BOISE – The American Civil Liberties Union said Thursday that practices at an Idaho prison that include guards opening the wrong cell doors and allowing inmate-on-inmate attacks have caused violence at the facility and should be immediately banned.

The ACLU also said in a motion filed Thursday in U.S. District Court that victims of the assaults at the Idaho Correctional Center are routinely written up for defending themselves during the attacks, a consequence that can jeopardize their eligibility for parole and access to treatment and education programs.

Attorneys for the ACLU are seeking a preliminary injunction on behalf of inmates to immediately ban both practices at the prison run by the Corrections Corporation of America.

“We want to try to eliminate as much suffering as quickly as we can; these two issues lent themselves to that,” said Steven Pevar, an attorney for the ACLU.

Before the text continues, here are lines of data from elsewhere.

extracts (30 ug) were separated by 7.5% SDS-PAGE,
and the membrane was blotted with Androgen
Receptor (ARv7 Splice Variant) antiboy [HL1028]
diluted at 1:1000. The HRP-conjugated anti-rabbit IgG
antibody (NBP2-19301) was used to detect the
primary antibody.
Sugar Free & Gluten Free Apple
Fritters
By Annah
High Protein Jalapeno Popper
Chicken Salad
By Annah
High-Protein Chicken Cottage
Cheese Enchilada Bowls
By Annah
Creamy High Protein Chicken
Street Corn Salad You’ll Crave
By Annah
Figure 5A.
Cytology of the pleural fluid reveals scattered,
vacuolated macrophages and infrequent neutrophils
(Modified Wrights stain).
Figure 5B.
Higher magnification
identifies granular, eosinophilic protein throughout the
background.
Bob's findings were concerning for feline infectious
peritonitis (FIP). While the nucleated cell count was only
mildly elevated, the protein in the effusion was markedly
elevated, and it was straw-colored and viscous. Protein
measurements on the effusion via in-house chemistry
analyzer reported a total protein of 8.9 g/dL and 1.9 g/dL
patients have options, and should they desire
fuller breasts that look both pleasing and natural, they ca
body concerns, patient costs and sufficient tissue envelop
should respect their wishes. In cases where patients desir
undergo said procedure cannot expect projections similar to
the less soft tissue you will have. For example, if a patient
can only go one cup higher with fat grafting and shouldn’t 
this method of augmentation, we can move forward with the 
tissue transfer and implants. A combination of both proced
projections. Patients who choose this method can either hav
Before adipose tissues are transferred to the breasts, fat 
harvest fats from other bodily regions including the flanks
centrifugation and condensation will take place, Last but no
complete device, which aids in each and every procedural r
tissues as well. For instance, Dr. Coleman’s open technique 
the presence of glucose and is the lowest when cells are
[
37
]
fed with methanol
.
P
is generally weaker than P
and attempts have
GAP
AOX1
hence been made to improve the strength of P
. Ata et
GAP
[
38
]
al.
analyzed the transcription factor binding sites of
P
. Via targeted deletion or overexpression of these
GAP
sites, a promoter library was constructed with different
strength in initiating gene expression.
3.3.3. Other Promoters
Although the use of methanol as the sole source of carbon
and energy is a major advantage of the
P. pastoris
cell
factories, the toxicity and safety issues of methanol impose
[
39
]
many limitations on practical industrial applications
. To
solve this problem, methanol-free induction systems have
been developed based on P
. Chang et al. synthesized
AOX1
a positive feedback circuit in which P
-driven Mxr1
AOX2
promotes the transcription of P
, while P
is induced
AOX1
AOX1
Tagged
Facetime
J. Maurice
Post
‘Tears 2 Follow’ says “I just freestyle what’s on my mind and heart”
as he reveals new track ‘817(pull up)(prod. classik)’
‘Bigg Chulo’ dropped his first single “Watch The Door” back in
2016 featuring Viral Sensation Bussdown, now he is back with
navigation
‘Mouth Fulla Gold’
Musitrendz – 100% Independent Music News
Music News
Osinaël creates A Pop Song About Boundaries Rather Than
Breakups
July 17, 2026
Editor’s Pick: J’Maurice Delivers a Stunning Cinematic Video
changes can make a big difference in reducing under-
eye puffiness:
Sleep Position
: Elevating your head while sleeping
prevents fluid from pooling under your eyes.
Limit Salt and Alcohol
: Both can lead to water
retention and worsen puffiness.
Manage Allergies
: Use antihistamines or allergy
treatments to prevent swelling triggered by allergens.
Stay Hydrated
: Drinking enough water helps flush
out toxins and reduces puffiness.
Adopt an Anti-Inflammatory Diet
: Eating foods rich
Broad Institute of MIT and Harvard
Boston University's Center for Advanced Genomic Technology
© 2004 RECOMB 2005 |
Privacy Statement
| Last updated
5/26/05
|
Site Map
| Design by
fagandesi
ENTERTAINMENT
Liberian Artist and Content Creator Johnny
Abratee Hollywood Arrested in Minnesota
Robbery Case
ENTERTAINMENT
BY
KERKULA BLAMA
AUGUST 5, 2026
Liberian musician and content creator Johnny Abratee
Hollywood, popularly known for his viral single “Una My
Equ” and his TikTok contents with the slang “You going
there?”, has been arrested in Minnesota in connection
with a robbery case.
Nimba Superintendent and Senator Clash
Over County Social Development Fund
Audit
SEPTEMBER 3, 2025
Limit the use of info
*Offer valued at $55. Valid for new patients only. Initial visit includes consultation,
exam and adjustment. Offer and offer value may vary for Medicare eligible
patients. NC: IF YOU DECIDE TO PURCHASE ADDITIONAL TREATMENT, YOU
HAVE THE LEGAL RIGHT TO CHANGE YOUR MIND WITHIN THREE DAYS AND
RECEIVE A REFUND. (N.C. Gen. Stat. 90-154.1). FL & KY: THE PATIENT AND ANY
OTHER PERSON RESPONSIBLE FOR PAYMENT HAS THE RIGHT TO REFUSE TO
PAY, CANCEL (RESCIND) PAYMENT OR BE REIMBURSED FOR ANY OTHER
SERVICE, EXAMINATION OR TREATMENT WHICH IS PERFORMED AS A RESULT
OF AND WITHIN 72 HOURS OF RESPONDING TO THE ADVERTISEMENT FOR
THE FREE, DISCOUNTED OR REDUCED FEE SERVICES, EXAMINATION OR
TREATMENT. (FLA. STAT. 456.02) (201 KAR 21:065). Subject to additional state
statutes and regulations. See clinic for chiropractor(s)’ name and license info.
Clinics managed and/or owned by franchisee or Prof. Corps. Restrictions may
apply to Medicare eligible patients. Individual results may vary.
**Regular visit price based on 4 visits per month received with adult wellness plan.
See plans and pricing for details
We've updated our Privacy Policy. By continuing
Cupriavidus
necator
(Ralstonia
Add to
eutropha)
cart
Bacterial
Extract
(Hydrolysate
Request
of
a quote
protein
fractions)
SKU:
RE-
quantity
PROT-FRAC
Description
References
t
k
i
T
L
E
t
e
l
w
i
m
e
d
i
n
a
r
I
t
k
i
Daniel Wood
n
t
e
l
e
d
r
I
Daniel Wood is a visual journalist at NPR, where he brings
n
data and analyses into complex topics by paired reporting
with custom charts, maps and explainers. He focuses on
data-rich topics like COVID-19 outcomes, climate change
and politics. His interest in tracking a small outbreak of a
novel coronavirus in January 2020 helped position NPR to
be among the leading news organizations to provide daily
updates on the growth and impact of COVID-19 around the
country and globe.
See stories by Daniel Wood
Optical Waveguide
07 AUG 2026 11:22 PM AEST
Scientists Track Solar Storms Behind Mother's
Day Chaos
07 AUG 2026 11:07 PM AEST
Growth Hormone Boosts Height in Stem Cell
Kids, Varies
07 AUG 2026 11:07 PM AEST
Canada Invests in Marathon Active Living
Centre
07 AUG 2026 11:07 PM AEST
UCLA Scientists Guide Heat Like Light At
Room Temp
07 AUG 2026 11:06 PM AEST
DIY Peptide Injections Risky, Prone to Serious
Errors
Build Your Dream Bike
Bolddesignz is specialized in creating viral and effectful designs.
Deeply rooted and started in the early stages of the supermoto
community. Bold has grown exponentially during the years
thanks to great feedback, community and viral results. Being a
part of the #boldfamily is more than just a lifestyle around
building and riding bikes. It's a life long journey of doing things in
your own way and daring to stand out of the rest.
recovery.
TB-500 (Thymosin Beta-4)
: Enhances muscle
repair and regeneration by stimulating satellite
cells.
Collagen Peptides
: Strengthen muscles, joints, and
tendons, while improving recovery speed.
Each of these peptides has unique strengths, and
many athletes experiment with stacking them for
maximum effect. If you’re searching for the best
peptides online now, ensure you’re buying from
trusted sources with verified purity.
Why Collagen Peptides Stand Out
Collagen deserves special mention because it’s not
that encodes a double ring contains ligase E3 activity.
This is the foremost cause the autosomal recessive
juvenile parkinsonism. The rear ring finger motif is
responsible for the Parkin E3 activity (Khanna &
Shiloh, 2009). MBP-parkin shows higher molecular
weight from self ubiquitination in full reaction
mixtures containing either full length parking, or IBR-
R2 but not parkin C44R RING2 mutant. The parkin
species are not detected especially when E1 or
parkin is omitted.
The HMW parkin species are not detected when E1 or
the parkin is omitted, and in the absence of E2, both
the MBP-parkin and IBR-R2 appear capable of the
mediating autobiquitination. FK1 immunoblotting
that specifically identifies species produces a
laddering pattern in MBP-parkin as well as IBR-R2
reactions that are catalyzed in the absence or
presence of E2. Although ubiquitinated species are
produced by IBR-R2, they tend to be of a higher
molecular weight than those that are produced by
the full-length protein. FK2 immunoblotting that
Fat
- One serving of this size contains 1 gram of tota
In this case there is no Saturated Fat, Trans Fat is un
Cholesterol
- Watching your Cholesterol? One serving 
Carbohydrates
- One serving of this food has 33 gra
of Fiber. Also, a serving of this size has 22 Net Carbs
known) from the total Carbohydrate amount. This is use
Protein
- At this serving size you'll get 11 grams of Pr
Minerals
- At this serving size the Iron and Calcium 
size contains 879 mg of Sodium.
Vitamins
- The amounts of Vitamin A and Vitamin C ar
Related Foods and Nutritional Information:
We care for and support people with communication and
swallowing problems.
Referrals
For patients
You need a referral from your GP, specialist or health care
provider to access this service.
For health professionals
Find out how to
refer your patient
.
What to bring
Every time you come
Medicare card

The ACLU is representing inmates who sued CCA in March, saying the Idaho lockup is so violent it’s known as “gladiator school” and prison workers used inmate-on-inmate violence as a management tool, then refused to provide X-rays to injured prisoners as part of a cover-up scheme.

CCA has denied the claims. Company spokesman Steve Owen declined to comment on the latest legal filing, saying lawyers would respond to the claims in court documents.

The motion seeks to block the prison from issuing disciplinary reports to inmates who are acting in self-defense and calls for an investigation into claims that the guards are opening the wrong cell doors.

“The first thing you have to do is find out what the problem is,” Pevar said. “Is it a mechanical problem, or are people just being careless?”

Since July 2009, 13 assaults have resulted from prison guards opening, or “popping,” the wrong cell doors in areas where violent prisoners are kept, allowing inmates to attack other prisoners, attorneys for the ACLU say in a brief.

Guards either mistakenly or deliberately opened the wrong doors and allowed the assaults, the ACLU says.

Four of the 13 of the assaults allowed because of “popping” cell doors occurred under warden Timothy Wengler, who has been with the private prison company since 1996 and was appointed interim warden at the Idaho facility after the ACLU sued over claims of brutal inmate-on-inmate violence, ACLU attorneys say.

Former Idaho warden Phillip Valdez was reassigned after the lawsuit was filed.

Attorneys for the ACLU claim in court documents that Valdez created the two policies they are seeking to ban, and that Wengler continues to implement them as interim warden.

“One of two things must be true: Valdez and Wengler either failed in their duty to investigate the causes of these incidents, or they failed in their duty to fashion an appropriate solution,” the ACLU says.

The most violent of the “popped” cell door assaults occurred on Aug. 10, when a guard opened some 20 doors and released at least 20 prisoners who then assaulted four rival gang members, sending two to the hospital, according to the brief filed by ACLU attorneys.

Guards issued disciplinary reports for the four victims of the assault, according to the ACLU.